(Page-level text extractions)
◇ ◇ ◇

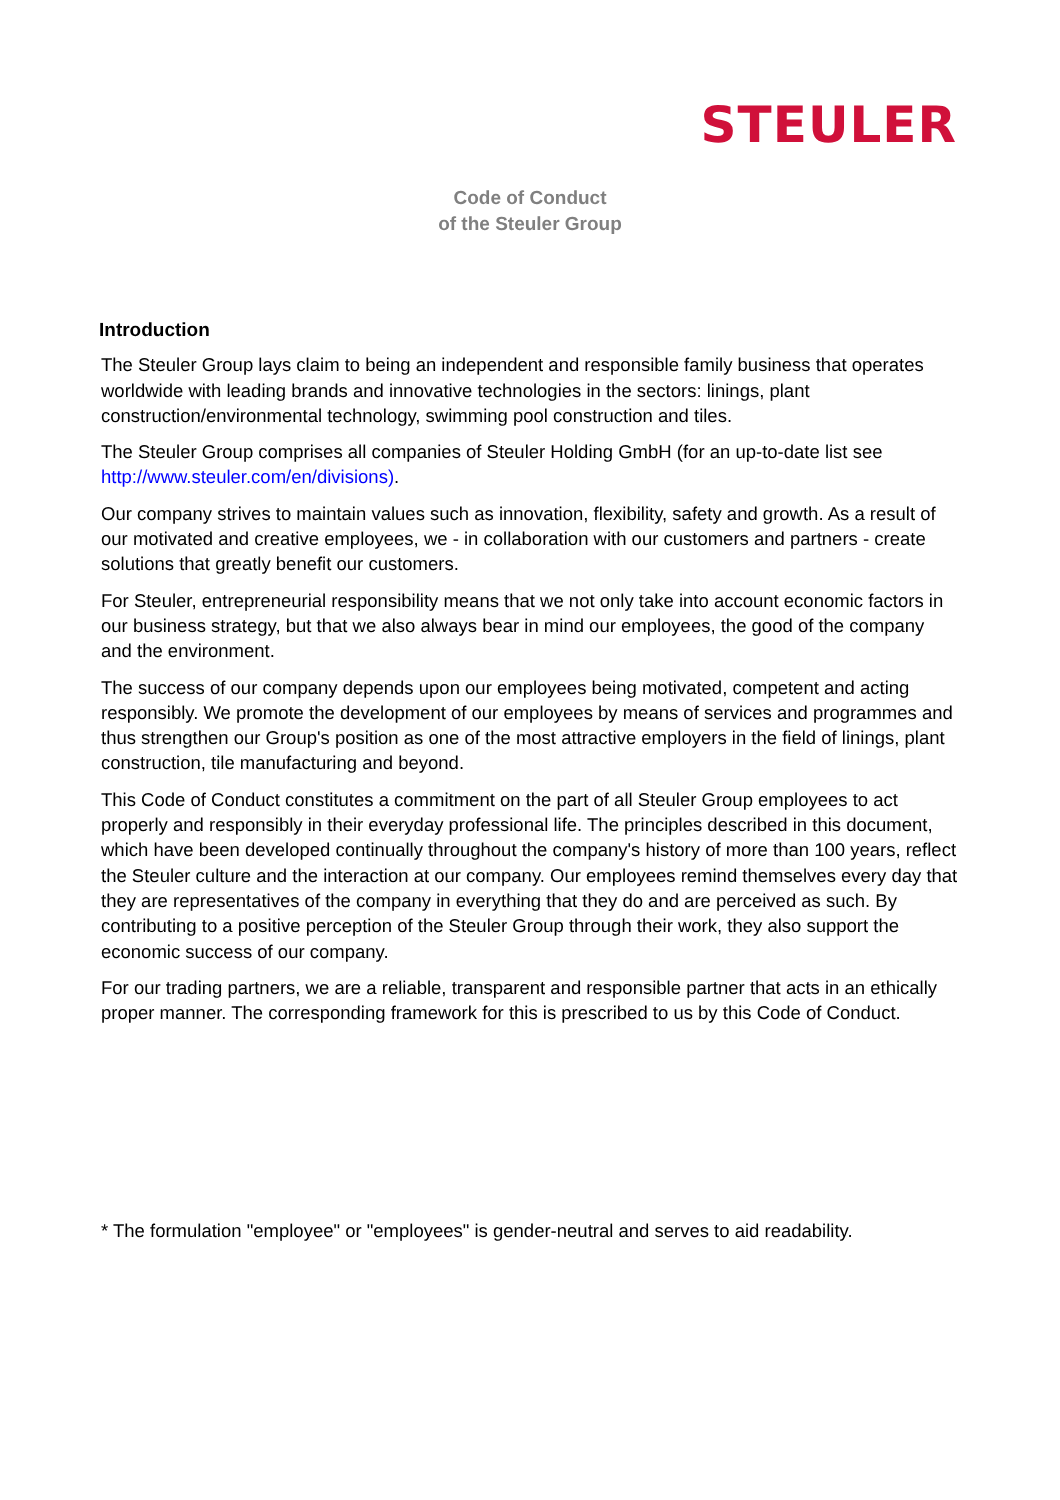STEULER
Code of Conduct
of the Steuler Group
Introduction
The Steuler Group lays claim to being an independent and responsible family business that operates worldwide with leading brands and innovative technologies in the sectors: linings, plant construction/environmental technology, swimming pool construction and tiles.
The Steuler Group comprises all companies of Steuler Holding GmbH (for an up-to-date list see http://www.steuler.com/en/divisions).
Our company strives to maintain values such as innovation, flexibility, safety and growth. As a result of our motivated and creative employees, we - in collaboration with our customers and partners - create solutions that greatly benefit our customers.
For Steuler, entrepreneurial responsibility means that we not only take into account economic factors in our business strategy, but that we also always bear in mind our employees, the good of the company and the environment.
The success of our company depends upon our employees being motivated, competent and acting responsibly. We promote the development of our employees by means of services and programmes and thus strengthen our Group's position as one of the most attractive employers in the field of linings, plant construction, tile manufacturing and beyond.
This Code of Conduct constitutes a commitment on the part of all Steuler Group employees to act properly and responsibly in their everyday professional life. The principles described in this document, which have been developed continually throughout the company's history of more than 100 years, reflect the Steuler culture and the interaction at our company. Our employees remind themselves every day that they are representatives of the company in everything that they do and are perceived as such. By contributing to a positive perception of the Steuler Group through their work, they also support the economic success of our company.
For our trading partners, we are a reliable, transparent and responsible partner that acts in an ethically proper manner. The corresponding framework for this is prescribed to us by this Code of Conduct.
* The formulation "employee" or "employees" is gender-neutral and serves to aid readability.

◇ ◇ ◇

=== Work order ===
Determine the number of lines above that include the word "construction"; the reply is that number only.

=== Result for this task ===
2